• [DATASET CONTENT]:
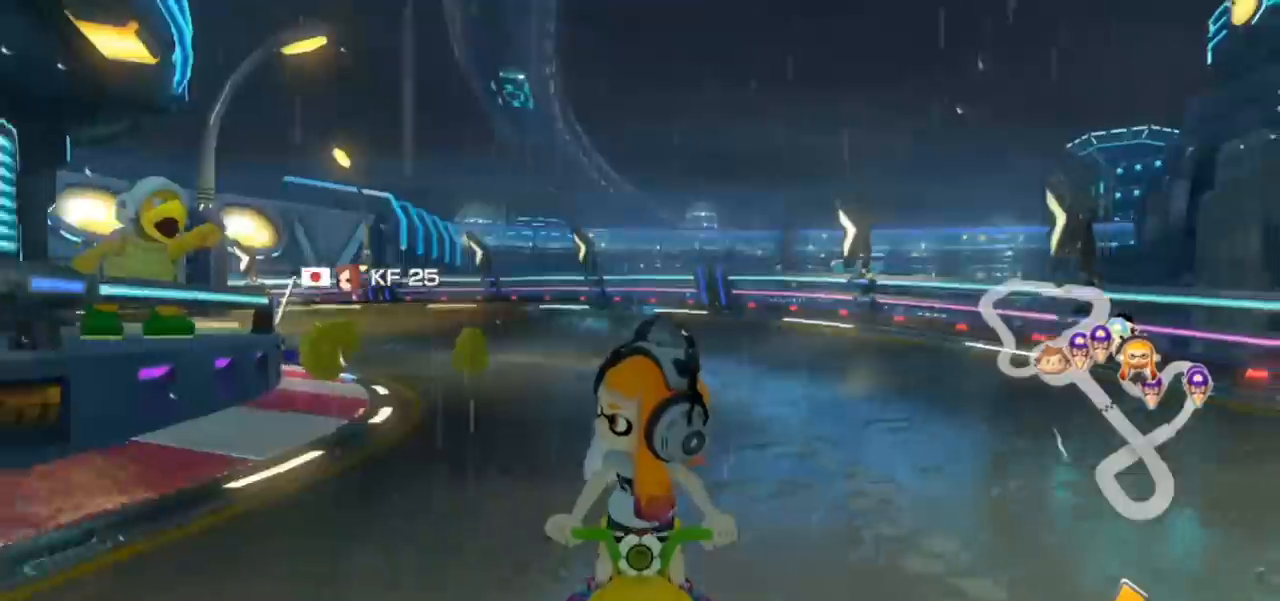
{"buttons": ["A", "R1"], "left_stick": "up-left", "events": [[33, "X", "up"], [250, "left_stick", "right"], [283, "X", "down"], [467, "X", "up"], [467, "left_stick", "up-left"]]}
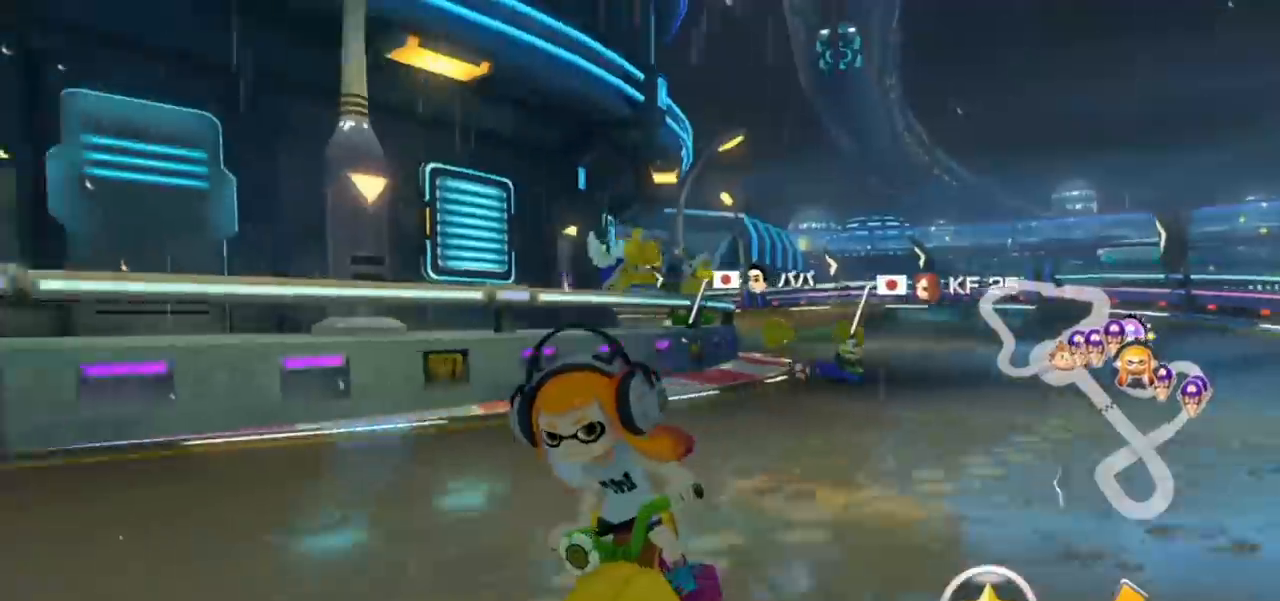
{"buttons": ["A", "R1"], "left_stick": "right", "events": [[500, "left_stick", "right"]]}
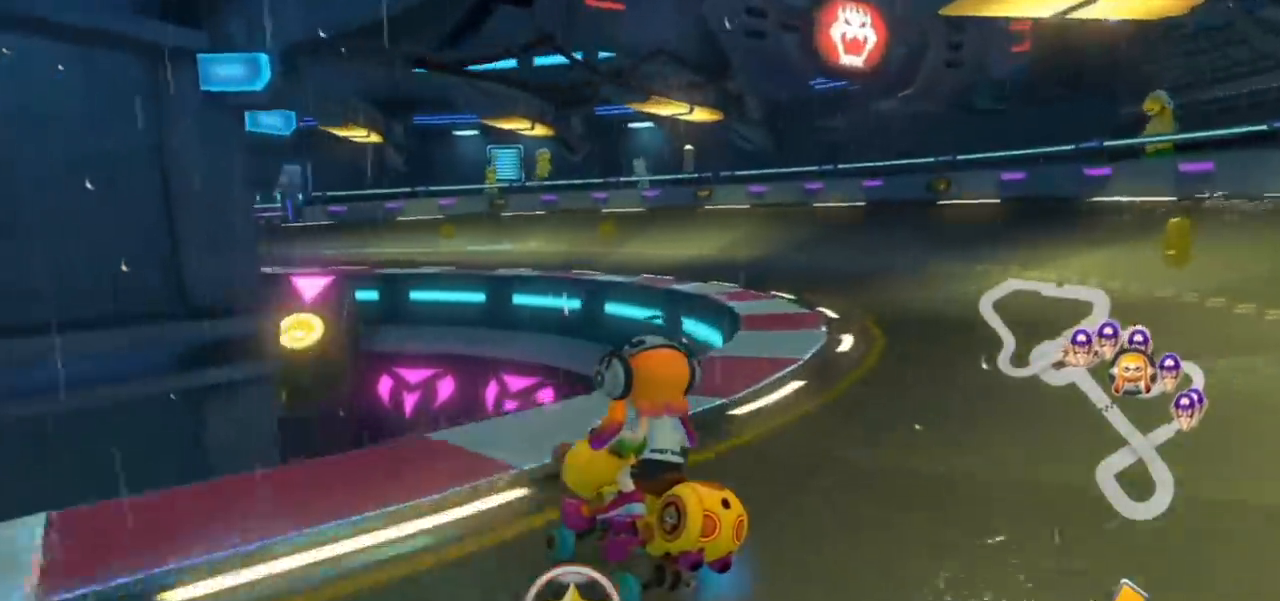
{"buttons": ["A", "R1"], "left_stick": "down-right", "events": [[217, "left_stick", "up-left"], [467, "left_stick", "down-right"]]}
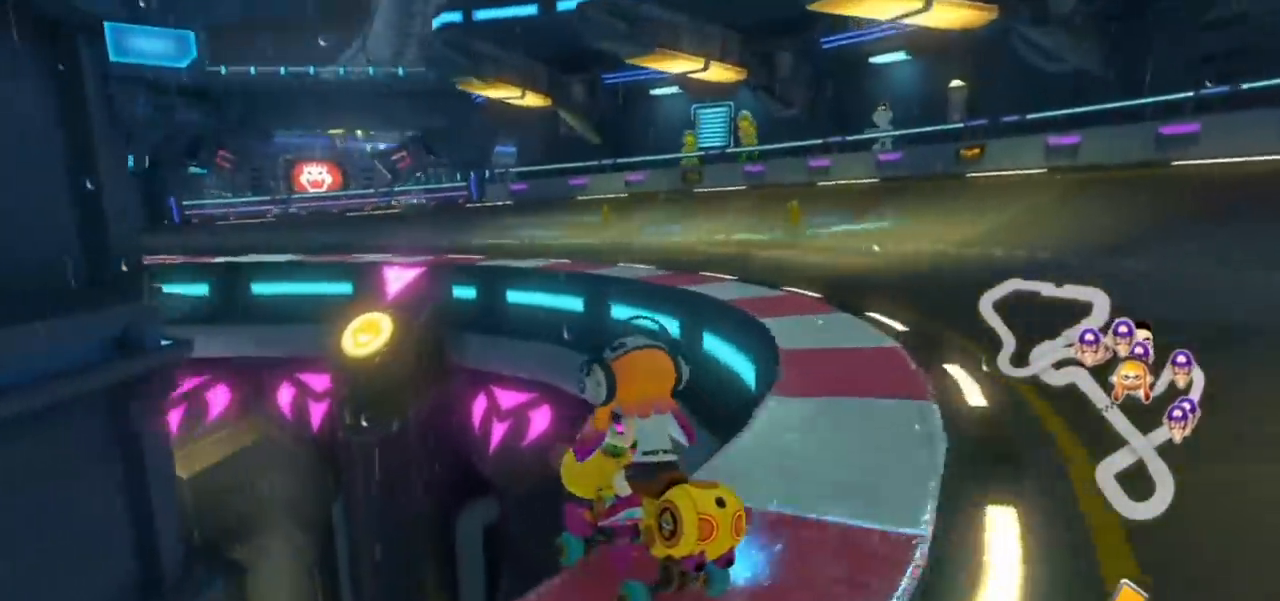
{"buttons": ["A", "R1"], "left_stick": "left", "events": [[17, "left_stick", "left"], [200, "B", "down"], [300, "B", "up"]]}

• [TASK BRIEF]: Every line of the data above should be returned exactly, with the pictures removed.

• [ANSWER BOX]:
{"buttons": ["A", "R1"], "left_stick": "up-left", "events": [[33, "X", "up"], [250, "left_stick", "right"], [283, "X", "down"], [467, "X", "up"], [467, "left_stick", "up-left"]]}
{"buttons": ["A", "R1"], "left_stick": "right", "events": [[500, "left_stick", "right"]]}
{"buttons": ["A", "R1"], "left_stick": "down-right", "events": [[217, "left_stick", "up-left"], [467, "left_stick", "down-right"]]}
{"buttons": ["A", "R1"], "left_stick": "left", "events": [[17, "left_stick", "left"], [200, "B", "down"], [300, "B", "up"]]}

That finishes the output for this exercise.